In much the same way, I've been looking at my own life in comparison to the picture-perfect depictions I see on social media and in movies and television. When you compare to airbrushed and "perfect" depictions of people as characters, you naturally get the urge to want to imitate those sorts of things... especially if growing up, you were very poorly socialized with other people of your own age group. Media was all that I had. I didn't know any better about how to be a "normal" person in this modern world.

Thanks to my financial situation still being what it is, I'm now forced to take a closer look at myself in the mirror and ask myself about what is truly necessary in my life and what is not. Do I really need this or can I go without it? How will my life be impacted if I go without this or that for awhile? I hate being in this place financially, but it truly is an eye-opener for me and is helping me to remember exactly what matters in life. It's humbling for sure, and it's helping me to realize that maybe the things I do daily are enough to qualify me as a normal person... and maybe being a normal person instead of someone who goes along with trends and tries to fit into an aesthetic is good enough. Maybe it's actually MORE than good enough because it is authentic.

I shouldn't feel like I have to live a life that is performative, because at the end of the day, who would I truly be performing for? Is it for myself? Society? An imaginary audience? Who??? ...They say that the first step to escaping a prison is first recognizing that the bars are there. That's why I do so much inner reflection and thinking all of the time. I don't know what the end-goal is of trying to liberate myself from my own mental prison, but it feels much better than being complacent in a system that is purposefully taking advantage of me in every way that it can. Maybe that's just my inner rebel talking, but I think she makes some really good points.

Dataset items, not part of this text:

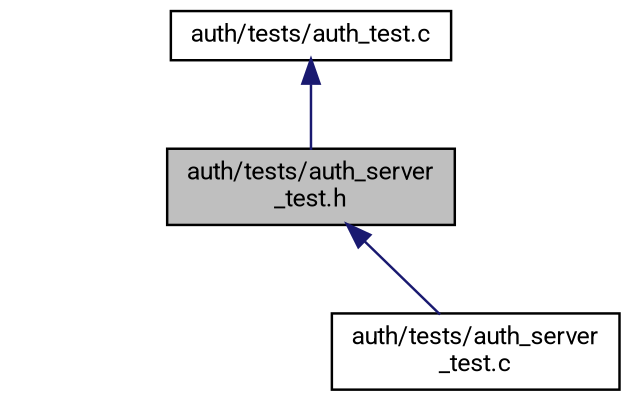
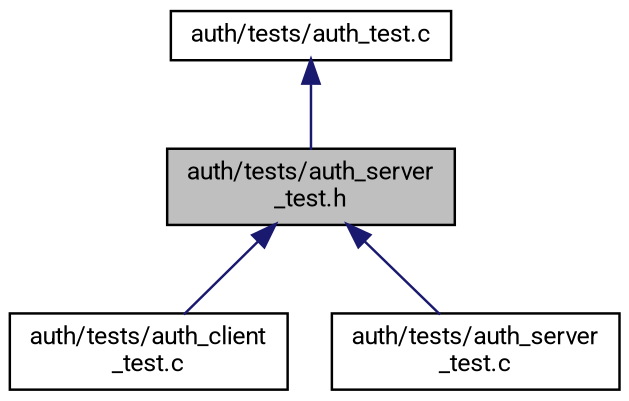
  digraph {
    fontname=Roboto
    node [color=black fillcolor=white fontname=Roboto fontsize=10 shape=record style=filled]
    edge [color=midnightblue dir=back fontname=Roboto fontsize=10 labelfontname=Helvetica labelfontsize=10 style=solid]
    n1 [fillcolor=grey75 fontcolor=black height=0.2 label="auth/tests/auth_server\l_test.h" width=0.4]
+   n2 [height=0.2 label="auth/tests/auth_client\l_test.c" width=0.4]
    n3 [height=0.2 label="auth/tests/auth_server\l_test.c" width=0.4]
    n4 [height=0.2 label="auth/tests/auth_test.c" width=0.4]
+   n1 -> n2
    n1 -> n3
    n4 -> n1
  }
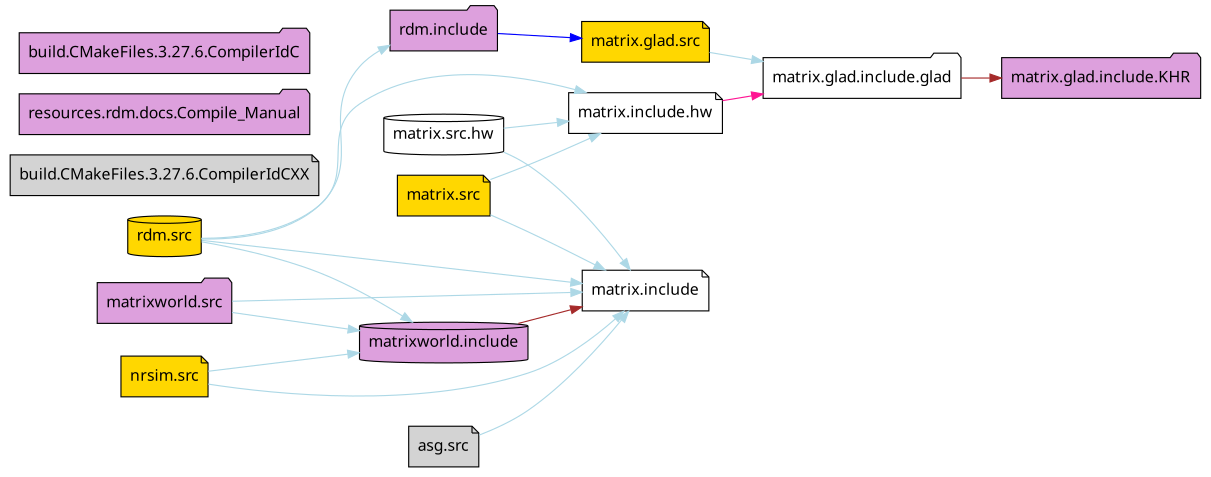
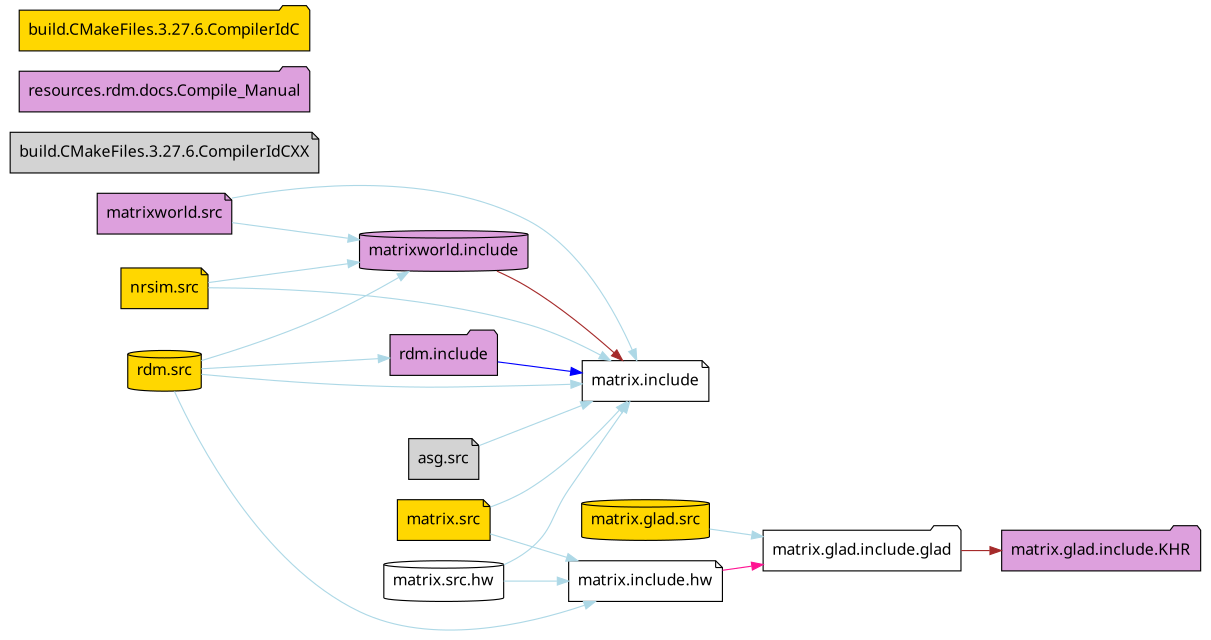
  digraph {
    fontname="Noto Sans"
    rankdir=LR
    node [fillcolor=plum fontname="Noto Sans" shape=note style=filled]
    edge [color=lightblue fontname="Noto Sans"]
    "rdm.include" [shape=folder]
    "matrix.include" [fillcolor=white]
    "rdm.src" [fillcolor=gold shape=cylinder]
    "matrixworld.include" [shape=cylinder]
    "matrix.include.hw" [fillcolor=white]
    "matrix.glad.include.glad" [fillcolor=white shape=folder]
    "matrix.glad.include.KHR" [shape=folder]
    "asg.src" [fillcolor=lightgrey]
    "build.CMakeFiles.3.27.6.CompilerIdCXX" [fillcolor=lightgrey]
    "resources.rdm.docs.Compile_Manual" [shape=folder]
    "matrix.src.hw" [fillcolor=white shape=cylinder]
-   "matrix.glad.src" [fillcolor=gold]
-   "matrixworld.src" [shape=folder]
+   "matrix.glad.src" [fillcolor=gold shape=cylinder]
+   "matrixworld.src"
    "matrix.src" [fillcolor=gold]
    "nrsim.src" [fillcolor=gold]
-   "build.CMakeFiles.3.27.6.CompilerIdC" [shape=folder]
-   "rdm.include" -> "matrix.glad.src" [color=blue]
+   "build.CMakeFiles.3.27.6.CompilerIdC" [fillcolor=gold shape=folder]
+   "rdm.include" -> "matrix.include" [color=blue]
    "rdm.src" -> "rdm.include"
    "rdm.src" -> "matrix.include"
    "rdm.src" -> "matrixworld.include"
    "rdm.src" -> "matrix.include.hw"
    "matrixworld.include" -> "matrix.include" [color=brown]
    "matrix.include.hw" -> "matrix.glad.include.glad" [color=deeppink]
    "matrix.glad.include.glad" -> "matrix.glad.include.KHR" [color=brown]
    "asg.src" -> "matrix.include"
    "matrix.src.hw" -> "matrix.include"
    "matrix.src.hw" -> "matrix.include.hw"
    "matrix.glad.src" -> "matrix.glad.include.glad"
    "matrixworld.src" -> "matrix.include"
    "matrixworld.src" -> "matrixworld.include"
    "matrix.src" -> "matrix.include"
    "matrix.src" -> "matrix.include.hw"
    "nrsim.src" -> "matrix.include"
    "nrsim.src" -> "matrixworld.include"
  }
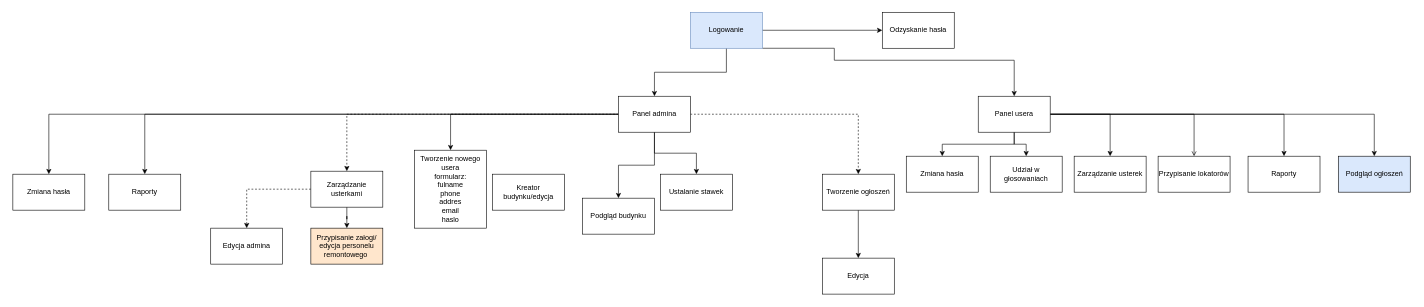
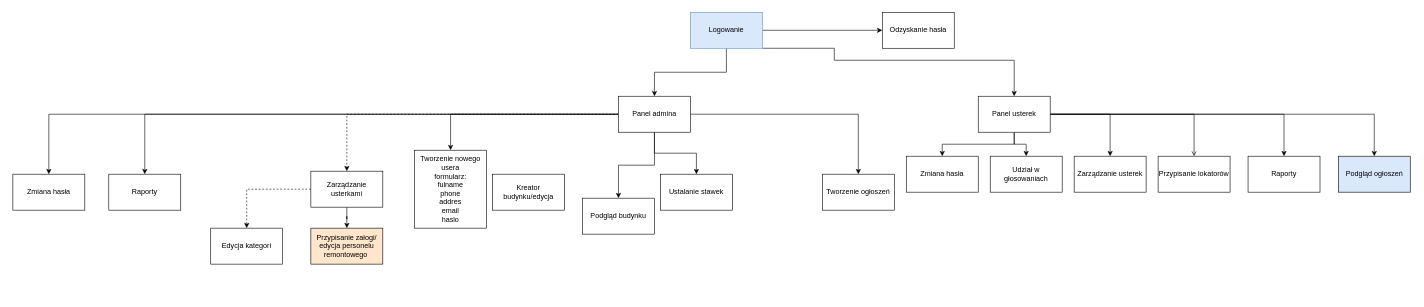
  <mxCell id="0" />
  <mxCell id="1" parent="0" />
  <mxCell id="2" style="edgeStyle=orthogonalEdgeStyle;rounded=0;orthogonalLoop=1;jettySize=auto;html=1;" edge="1" parent="1" source="5" target="6"><mxGeometry relative="1" as="geometry" /></mxCell>
  <mxCell id="3" style="edgeStyle=orthogonalEdgeStyle;rounded=0;orthogonalLoop=1;jettySize=auto;html=1;" edge="1" parent="1" source="5" target="14"><mxGeometry relative="1" as="geometry" /></mxCell>
  <mxCell id="4" style="edgeStyle=orthogonalEdgeStyle;rounded=0;orthogonalLoop=1;jettySize=auto;html=1;" edge="1" parent="1" source="5" target="21"><mxGeometry relative="1" as="geometry"><Array as="points"><mxPoint x="1390" y="80" /><mxPoint x="1390" y="100" /><mxPoint x="1690" y="100" /></Array></mxGeometry></mxCell>
  <mxCell id="5" value="Logowanie" style="rounded=0;whiteSpace=wrap;html=1;fillColor=#dae8fc;strokeColor=#6c8ebf;" vertex="1" parent="1"><mxGeometry x="1150" y="20" width="120" height="60" as="geometry" /></mxCell>
  <mxCell id="6" value="Odzyskanie hasła" style="rounded=0;whiteSpace=wrap;html=1;" vertex="1" parent="1"><mxGeometry x="1470" y="20" width="120" height="60" as="geometry" /></mxCell>
  <mxCell id="7" style="edgeStyle=orthogonalEdgeStyle;rounded=0;orthogonalLoop=1;jettySize=auto;html=1;" edge="1" parent="1" source="14" target="22"><mxGeometry relative="1" as="geometry" /></mxCell>
  <mxCell id="8" value="" style="edgeStyle=orthogonalEdgeStyle;rounded=0;orthogonalLoop=1;jettySize=auto;html=1;" edge="1" parent="1" source="14" target="24"><mxGeometry relative="1" as="geometry" /></mxCell>
  <mxCell id="9" style="edgeStyle=orthogonalEdgeStyle;rounded=0;orthogonalLoop=1;jettySize=auto;html=1;" edge="1" parent="1" source="14" target="25"><mxGeometry relative="1" as="geometry" /></mxCell>
- <mxCell id="10" style="edgeStyle=orthogonalEdgeStyle;rounded=0;orthogonalLoop=1;jettySize=auto;html=1;dashed=1;" edge="1" parent="1" source="14" target="27"><mxGeometry relative="1" as="geometry" /></mxCell>
+ <mxCell id="10" style="edgeStyle=orthogonalEdgeStyle;rounded=0;orthogonalLoop=1;jettySize=auto;html=1;" edge="1" parent="1" source="14" target="27"><mxGeometry relative="1" as="geometry" /></mxCell>
  <mxCell id="11" style="edgeStyle=orthogonalEdgeStyle;rounded=0;orthogonalLoop=1;jettySize=auto;html=1;dashed=1;" edge="1" parent="1" source="14" target="30"><mxGeometry relative="1" as="geometry" /></mxCell>
  <mxCell id="12" style="edgeStyle=orthogonalEdgeStyle;rounded=0;orthogonalLoop=1;jettySize=auto;html=1;entryX=0.5;entryY=0;entryDx=0;entryDy=0;" edge="1" parent="1" source="14" target="34"><mxGeometry relative="1" as="geometry"><Array as="points"><mxPoint x="240" y="190" /></Array></mxGeometry></mxCell>
  <mxCell id="13" style="edgeStyle=orthogonalEdgeStyle;rounded=0;orthogonalLoop=1;jettySize=auto;html=1;" edge="1" parent="1" source="14" target="35"><mxGeometry relative="1" as="geometry" /></mxCell>
  <mxCell id="14" value="Panel admina" style="rounded=0;whiteSpace=wrap;html=1;" vertex="1" parent="1"><mxGeometry x="1030" y="160" width="120" height="60" as="geometry" /></mxCell>
  <mxCell id="15" value="" style="edgeStyle=orthogonalEdgeStyle;rounded=0;orthogonalLoop=1;jettySize=auto;html=1;" edge="1" parent="1" source="21" target="36"><mxGeometry relative="1" as="geometry" /></mxCell>
  <mxCell id="16" style="edgeStyle=orthogonalEdgeStyle;rounded=0;orthogonalLoop=1;jettySize=auto;html=1;" edge="1" parent="1" source="21" target="37"><mxGeometry relative="1" as="geometry" /></mxCell>
  <mxCell id="17" style="edgeStyle=orthogonalEdgeStyle;rounded=0;orthogonalLoop=1;jettySize=auto;html=1;" edge="1" parent="1" source="21" target="38"><mxGeometry relative="1" as="geometry" /></mxCell>
  <mxCell id="18" style="edgeStyle=orthogonalEdgeStyle;rounded=0;orthogonalLoop=1;jettySize=auto;html=1;endArrow=open;" edge="1" parent="1" source="21" target="39"><mxGeometry relative="1" as="geometry" /></mxCell>
  <mxCell id="19" style="edgeStyle=orthogonalEdgeStyle;rounded=0;orthogonalLoop=1;jettySize=auto;html=1;" edge="1" parent="1" source="21" target="40"><mxGeometry relative="1" as="geometry"><mxPoint x="2140" y="250" as="targetPoint" /></mxGeometry></mxCell>
  <mxCell id="20" style="edgeStyle=orthogonalEdgeStyle;rounded=0;orthogonalLoop=1;jettySize=auto;html=1;" edge="1" parent="1" source="21" target="41"><mxGeometry relative="1" as="geometry" /></mxCell>
- <mxCell id="21" value="Panel usera" style="rounded=0;whiteSpace=wrap;html=1;" vertex="1" parent="1"><mxGeometry x="1630" y="160" width="120" height="60" as="geometry" /></mxCell>
+ <mxCell id="21" value="Panel usterek" style="rounded=0;whiteSpace=wrap;html=1;" vertex="1" parent="1"><mxGeometry x="1630" y="160" width="120" height="60" as="geometry" /></mxCell>
  <mxCell id="22" value="Tworzenie nowego usera&lt;br&gt;formularz:&lt;br&gt;fulname&lt;br&gt;phone&lt;br&gt;addres&lt;br&gt;email&lt;br&gt;haslo" style="rounded=0;whiteSpace=wrap;html=1;" vertex="1" parent="1"><mxGeometry x="690" y="250" width="120" height="130" as="geometry" /></mxCell>
  <mxCell id="23" value="Kreator budynku/edycja" style="whiteSpace=wrap;html=1;rounded=0;" vertex="1" parent="1"><mxGeometry x="820" y="290" width="120" height="60" as="geometry" /></mxCell>
  <mxCell id="24" value="Podgląd budynku" style="rounded=0;whiteSpace=wrap;html=1;" vertex="1" parent="1"><mxGeometry x="970" y="330" width="120" height="60" as="geometry" /></mxCell>
  <mxCell id="25" value="Ustalanie stawek" style="rounded=0;whiteSpace=wrap;html=1;" vertex="1" parent="1"><mxGeometry x="1100" y="290" width="120" height="60" as="geometry" /></mxCell>
- <mxCell id="26" value="" style="edgeStyle=orthogonalEdgeStyle;rounded=0;orthogonalLoop=1;jettySize=auto;html=1;" edge="1" parent="1" source="27" target="32"><mxGeometry relative="1" as="geometry" /></mxCell>
  <mxCell id="27" value="Tworzenie ogłoszeń" style="rounded=0;whiteSpace=wrap;html=1;" vertex="1" parent="1"><mxGeometry x="1370" y="290" width="120" height="60" as="geometry" /></mxCell>
  <mxCell id="28" value="" style="edgeStyle=orthogonalEdgeStyle;rounded=0;orthogonalLoop=1;jettySize=auto;html=1;" edge="1" parent="1" source="30" target="31"><mxGeometry relative="1" as="geometry" /></mxCell>
  <mxCell id="29" value="" style="edgeStyle=orthogonalEdgeStyle;rounded=0;orthogonalLoop=1;jettySize=auto;html=1;dashed=1;" edge="1" parent="1" source="30" target="33"><mxGeometry relative="1" as="geometry" /></mxCell>
  <mxCell id="30" value="Zarządzanie usterkami" style="rounded=0;whiteSpace=wrap;html=1;" vertex="1" parent="1"><mxGeometry x="517" y="285" width="120" height="60" as="geometry" /></mxCell>
  <mxCell id="31" value="Przypisanie załogi/&lt;br&gt;edycja personelu remontowego&amp;nbsp;" style="rounded=0;whiteSpace=wrap;html=1;fillColor=#ffe6cc;" vertex="1" parent="1"><mxGeometry x="517" y="380" width="120" height="60" as="geometry" /></mxCell>
- <mxCell id="32" value="Edycja" style="rounded=0;whiteSpace=wrap;html=1;" vertex="1" parent="1"><mxGeometry x="1370" y="430" width="120" height="60" as="geometry" /></mxCell>
- <mxCell id="33" value="Edycja admina" style="rounded=0;whiteSpace=wrap;html=1;" vertex="1" parent="1"><mxGeometry x="350" y="380" width="120" height="60" as="geometry" /></mxCell>
+ <mxCell id="33" value="Edycja kategori" style="rounded=0;whiteSpace=wrap;html=1;" vertex="1" parent="1"><mxGeometry x="350" y="380" width="120" height="60" as="geometry" /></mxCell>
  <mxCell id="34" value="Raporty" style="rounded=0;whiteSpace=wrap;html=1;" vertex="1" parent="1"><mxGeometry x="180" y="290" width="120" height="60" as="geometry" /></mxCell>
  <mxCell id="35" value="Zmiana hasła" style="rounded=0;whiteSpace=wrap;html=1;" vertex="1" parent="1"><mxGeometry x="20" y="290" width="120" height="60" as="geometry" /></mxCell>
  <mxCell id="36" value="Zmiana hasła" style="rounded=0;whiteSpace=wrap;html=1;" vertex="1" parent="1"><mxGeometry x="1510" y="260" width="120" height="60" as="geometry" /></mxCell>
  <mxCell id="37" value="Udział w głosowaniach" style="rounded=0;whiteSpace=wrap;html=1;" vertex="1" parent="1"><mxGeometry x="1650" y="260" width="120" height="60" as="geometry" /></mxCell>
  <mxCell id="38" value="Zarządzanie usterek" style="rounded=0;whiteSpace=wrap;html=1;" vertex="1" parent="1"><mxGeometry x="1790" y="260" width="120" height="60" as="geometry" /></mxCell>
  <mxCell id="39" value="Przypisanie lokatorów" style="rounded=0;whiteSpace=wrap;html=1;" vertex="1" parent="1"><mxGeometry x="1930" y="260" width="120" height="60" as="geometry" /></mxCell>
  <mxCell id="40" value="Raporty" style="rounded=0;whiteSpace=wrap;html=1;" vertex="1" parent="1"><mxGeometry x="2080" y="260" width="120" height="60" as="geometry" /></mxCell>
  <mxCell id="41" value="Podgląd ogłoszeń" style="rounded=0;whiteSpace=wrap;html=1;fillColor=#dae8fc;" vertex="1" parent="1"><mxGeometry x="2230.5" y="260" width="120" height="60" as="geometry" /></mxCell>
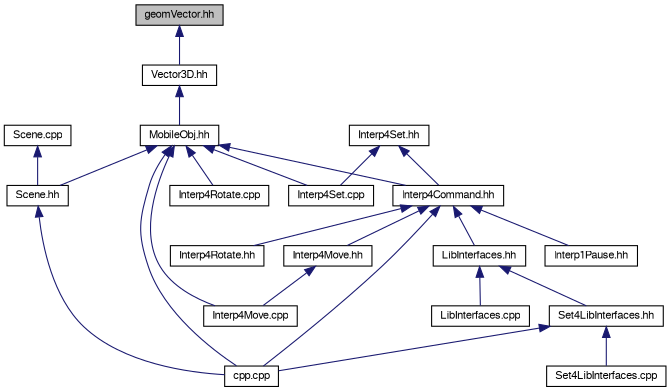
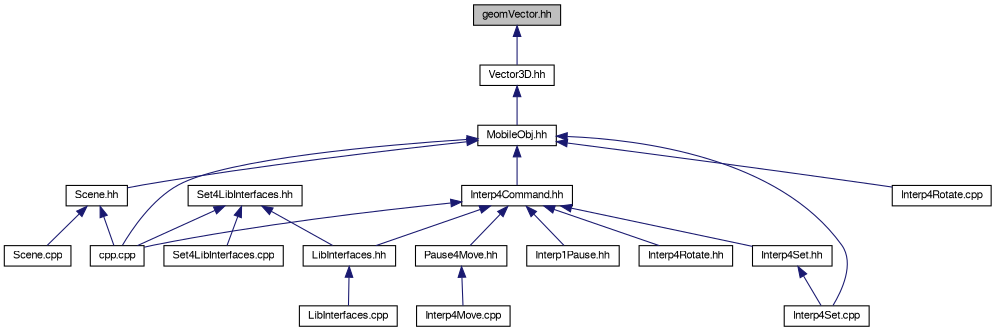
  digraph {
    node [color=black fillcolor=white fontname=FreeSans fontsize=10 shape=record style=filled]
    edge [color=midnightblue dir=back fontname=FreeSans fontsize=10 labelfontname=FreeSans labelfontsize=10 style=solid]
    n1 [fillcolor=grey75 fontcolor=black height=0.2 label="geomVector.hh" width=0.4]
    n2 [height=0.2 label="Vector3D.hh" width=0.4]
    n3 [height=0.2 label="MobileObj.hh" width=0.4]
    n4 [height=0.2 label="Interp4Command.hh" width=0.4]
    n5 [height=0.2 label="cpp.cpp" width=0.4]
    n6 [height=0.2 label="Interp4Move.cpp" width=0.4]
    n7 [height=0.2 label="Interp4Rotate.cpp" width=0.4]
    n8 [height=0.2 label="Interp4Set.cpp" width=0.4]
    n9 [height=0.2 label="Scene.hh" width=0.4]
    n10 [height=0.2 label="LibInterfaces.hh" width=0.4]
-   n11 [height=0.2 label="Interp4Move.hh" width=0.4]
+   n11 [height=0.2 label="Pause4Move.hh" width=0.4]
    n12 [height=0.2 label="Interp1Pause.hh" width=0.4]
    n13 [height=0.2 label="Interp4Rotate.hh" width=0.4]
    n14 [height=0.2 label="Interp4Set.hh" width=0.4]
    n15 [height=0.2 label="Scene.cpp" width=0.4]
    n16 [height=0.2 label="Set4LibInterfaces.hh" width=0.4]
    n17 [height=0.2 label="LibInterfaces.cpp" width=0.4]
    n18 [height=0.2 label="Set4LibInterfaces.cpp" width=0.4]
    n1 -> n2
    n2 -> n3
    n3 -> n4
    n3 -> n5
-   n3 -> n6
    n3 -> n7
    n3 -> n8
    n3 -> n9
    n4 -> n5
    n4 -> n10
    n4 -> n11
    n4 -> n12
    n4 -> n13
-   n14 -> n4
+   n4 -> n14
    n9 -> n5
-   n15 -> n9
-   n10 -> n16
+   n9 -> n15
+   n16 -> n10
    n10 -> n17
    n11 -> n6
    n14 -> n8
    n16 -> n5
    n16 -> n18
  }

By the way, happiness is not something that you can squeeze in a vice grip and keep forever. That is simply not how the real world works, no matter how much you try to romanticize life or make things as picture perfect as you can. There will always be good times and bad times in life. What matters is what you make of it, no matter what your current situation happens to be. I really hope that this reflection sticks in my head, because I think it's a pretty profound one for me. Today has been a day of stupendous mental growth for me, both online and through private conversations with friends... I think I'd like more of this in my life. It's not something I can exactly manufacture or contrive, but I can try to make more opportunities for realizations like this to happen naturalistically. The key to that? Simple: It's living an authentic life.